**PASSAGE FOURNI:**
-*-
La faim ! voilà donc la terrible maîtresse à laquelle obéissent les caïmans et les jaguars dans les pampas, comme le tigre dans la jungle et le lion au Sennaar.

Et la panthère noire en son royaume de Java.

Dans la strophe même où est reconnue sa royauté, on entend ses petits miauler de détresse ; on les voit parmi les os luisants, dont ils ont donc rongé toute la chair, tant ils sont affamés, et, quoiqu’ils soient dans leur gîte on les voit blottis les uns sous les autres, tant ils ont peur :


La reine de Java, la noire chasseresse,
Avec l’aube, revient au gîte où ses petits
Parmi les os luisants miaulent de détresse
Les uns sous les autres blottis.
-*-
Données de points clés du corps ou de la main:
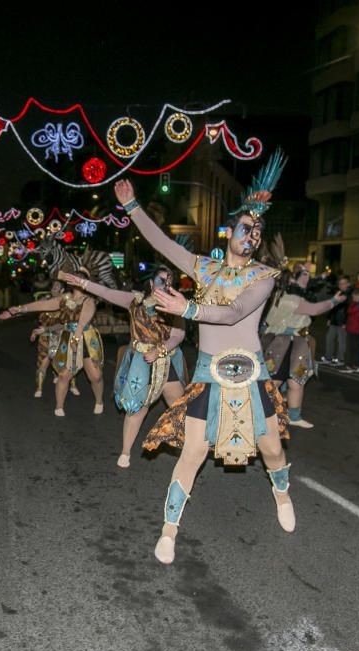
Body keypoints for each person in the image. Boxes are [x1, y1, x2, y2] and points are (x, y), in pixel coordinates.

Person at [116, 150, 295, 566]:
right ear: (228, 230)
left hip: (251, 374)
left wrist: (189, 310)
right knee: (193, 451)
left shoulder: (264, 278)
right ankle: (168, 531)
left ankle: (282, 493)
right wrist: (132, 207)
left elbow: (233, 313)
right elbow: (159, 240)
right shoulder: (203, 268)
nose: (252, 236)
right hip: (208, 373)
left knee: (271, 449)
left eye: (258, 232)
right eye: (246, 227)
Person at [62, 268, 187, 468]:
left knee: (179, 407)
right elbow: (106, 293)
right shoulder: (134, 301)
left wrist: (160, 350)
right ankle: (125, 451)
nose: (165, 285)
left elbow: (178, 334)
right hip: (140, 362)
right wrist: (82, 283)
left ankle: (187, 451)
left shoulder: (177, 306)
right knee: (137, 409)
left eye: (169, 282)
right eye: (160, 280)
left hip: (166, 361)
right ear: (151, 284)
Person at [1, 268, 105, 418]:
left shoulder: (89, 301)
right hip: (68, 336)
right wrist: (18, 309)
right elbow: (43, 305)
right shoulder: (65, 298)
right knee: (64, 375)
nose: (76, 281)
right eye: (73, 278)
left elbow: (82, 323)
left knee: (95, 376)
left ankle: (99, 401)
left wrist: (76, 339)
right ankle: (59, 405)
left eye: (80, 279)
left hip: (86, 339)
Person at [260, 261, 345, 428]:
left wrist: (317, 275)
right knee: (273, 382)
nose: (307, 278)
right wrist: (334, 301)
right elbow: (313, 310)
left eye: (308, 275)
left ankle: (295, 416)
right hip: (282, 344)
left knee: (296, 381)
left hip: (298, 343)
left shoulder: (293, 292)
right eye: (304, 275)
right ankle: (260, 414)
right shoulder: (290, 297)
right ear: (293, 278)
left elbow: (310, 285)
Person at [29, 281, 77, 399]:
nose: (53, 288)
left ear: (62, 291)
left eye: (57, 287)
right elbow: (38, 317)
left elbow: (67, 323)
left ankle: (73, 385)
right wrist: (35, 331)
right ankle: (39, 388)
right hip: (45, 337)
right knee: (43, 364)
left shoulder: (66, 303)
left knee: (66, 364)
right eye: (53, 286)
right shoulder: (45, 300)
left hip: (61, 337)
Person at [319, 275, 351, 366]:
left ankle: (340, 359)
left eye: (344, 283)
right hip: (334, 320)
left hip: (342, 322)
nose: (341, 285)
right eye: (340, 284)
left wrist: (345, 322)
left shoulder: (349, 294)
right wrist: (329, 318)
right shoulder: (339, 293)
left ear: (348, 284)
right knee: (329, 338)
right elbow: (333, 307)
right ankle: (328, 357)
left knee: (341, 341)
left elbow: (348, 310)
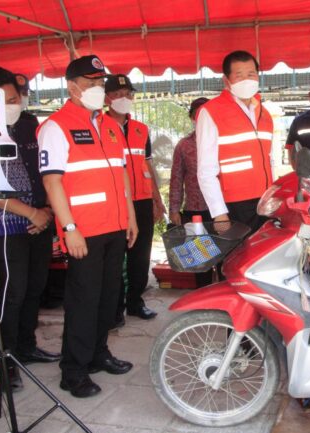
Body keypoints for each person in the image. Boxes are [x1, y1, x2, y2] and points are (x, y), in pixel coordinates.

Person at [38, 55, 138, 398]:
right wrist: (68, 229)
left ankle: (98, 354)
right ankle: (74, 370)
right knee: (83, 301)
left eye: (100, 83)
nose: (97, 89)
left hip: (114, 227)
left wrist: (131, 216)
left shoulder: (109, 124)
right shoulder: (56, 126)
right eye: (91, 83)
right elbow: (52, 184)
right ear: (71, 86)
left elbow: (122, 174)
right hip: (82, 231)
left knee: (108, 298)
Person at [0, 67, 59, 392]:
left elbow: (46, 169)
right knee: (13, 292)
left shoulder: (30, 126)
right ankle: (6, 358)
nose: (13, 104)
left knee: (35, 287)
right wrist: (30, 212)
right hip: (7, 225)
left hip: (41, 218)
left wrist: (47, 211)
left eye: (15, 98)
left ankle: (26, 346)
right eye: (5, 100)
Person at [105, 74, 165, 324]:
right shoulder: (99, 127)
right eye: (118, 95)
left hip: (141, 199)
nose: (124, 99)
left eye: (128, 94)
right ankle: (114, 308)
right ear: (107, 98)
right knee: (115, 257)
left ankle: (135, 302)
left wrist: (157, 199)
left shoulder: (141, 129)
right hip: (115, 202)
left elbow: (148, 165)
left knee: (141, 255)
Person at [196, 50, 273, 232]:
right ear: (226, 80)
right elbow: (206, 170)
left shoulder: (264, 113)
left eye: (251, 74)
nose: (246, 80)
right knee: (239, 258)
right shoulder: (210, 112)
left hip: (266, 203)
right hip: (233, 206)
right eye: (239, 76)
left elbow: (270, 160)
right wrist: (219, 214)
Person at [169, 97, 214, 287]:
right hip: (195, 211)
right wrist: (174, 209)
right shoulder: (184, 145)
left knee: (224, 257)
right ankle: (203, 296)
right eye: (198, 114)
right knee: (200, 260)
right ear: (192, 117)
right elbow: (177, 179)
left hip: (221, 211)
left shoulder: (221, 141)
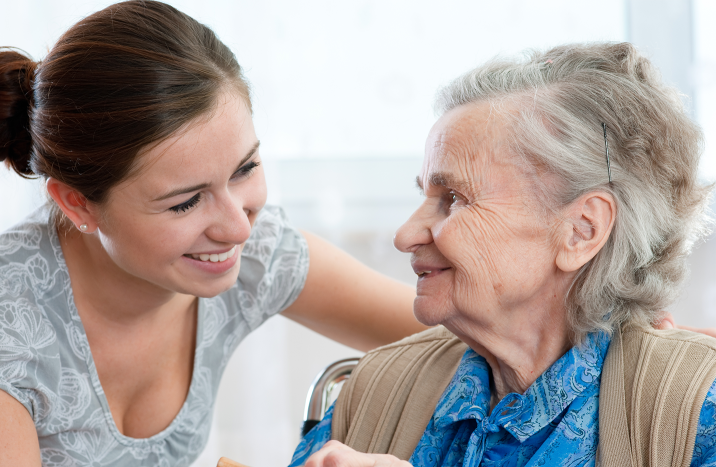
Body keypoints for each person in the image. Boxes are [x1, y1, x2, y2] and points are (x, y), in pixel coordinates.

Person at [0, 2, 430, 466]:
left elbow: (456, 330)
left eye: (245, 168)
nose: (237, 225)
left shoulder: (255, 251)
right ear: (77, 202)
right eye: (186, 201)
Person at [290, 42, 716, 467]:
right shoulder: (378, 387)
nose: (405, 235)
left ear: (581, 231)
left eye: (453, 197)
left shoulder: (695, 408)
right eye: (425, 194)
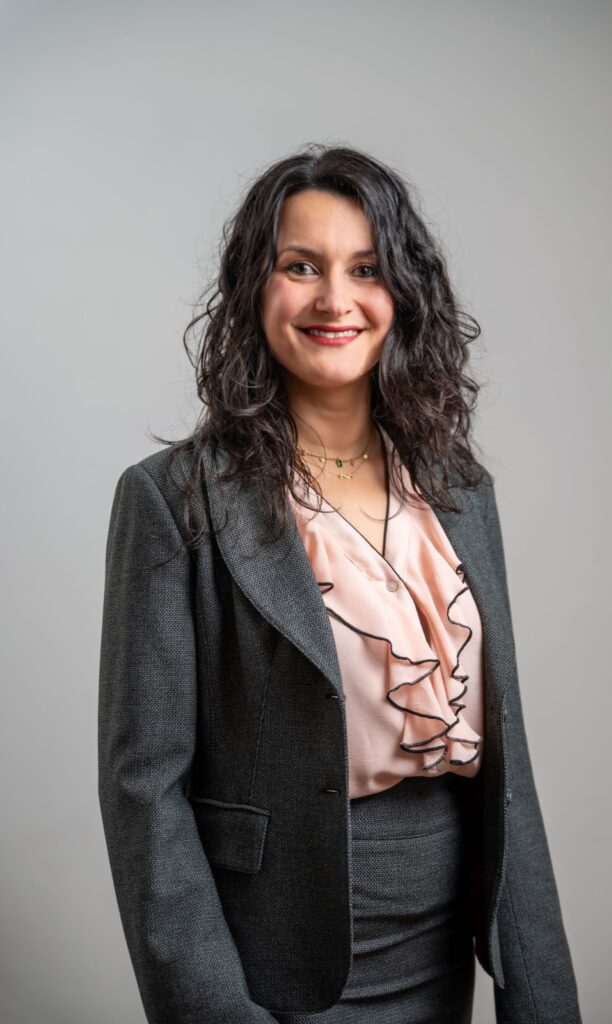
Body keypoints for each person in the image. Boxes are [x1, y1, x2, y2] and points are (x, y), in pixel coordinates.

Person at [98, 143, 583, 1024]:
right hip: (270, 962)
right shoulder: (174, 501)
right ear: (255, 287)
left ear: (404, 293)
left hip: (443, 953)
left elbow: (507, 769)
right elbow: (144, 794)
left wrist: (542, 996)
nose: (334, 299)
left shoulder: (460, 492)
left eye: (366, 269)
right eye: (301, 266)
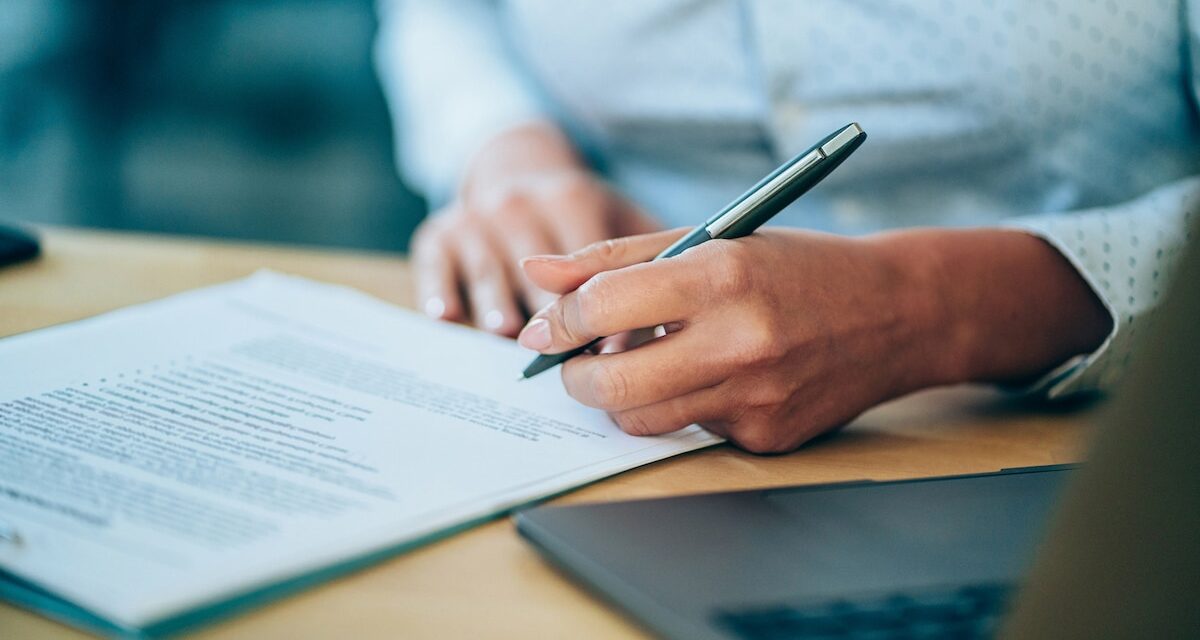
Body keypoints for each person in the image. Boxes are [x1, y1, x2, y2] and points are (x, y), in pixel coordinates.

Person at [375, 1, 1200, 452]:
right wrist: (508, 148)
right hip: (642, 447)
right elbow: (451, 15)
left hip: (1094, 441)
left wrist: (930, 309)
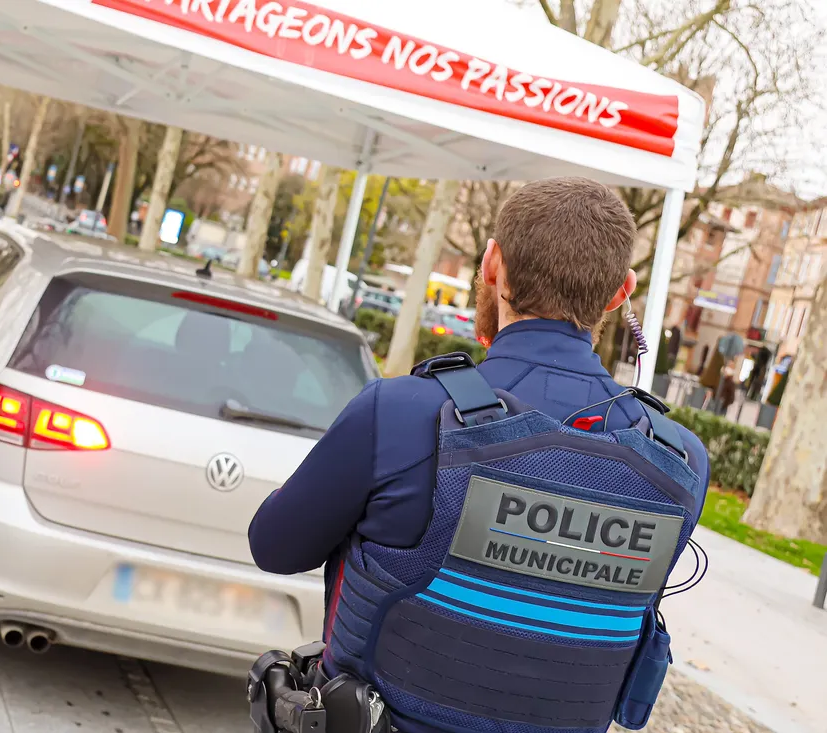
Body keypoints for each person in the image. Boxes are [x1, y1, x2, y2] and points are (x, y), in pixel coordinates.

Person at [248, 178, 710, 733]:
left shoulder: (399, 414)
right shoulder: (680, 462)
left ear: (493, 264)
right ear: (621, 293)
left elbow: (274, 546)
-*-
D'après le passage sur la panthère noire, à quel moment la reine de Java revient-elle au gîte ?

**RÉPONSE À L'EXERCICE:**
Elle revient au gîte avec l'aube.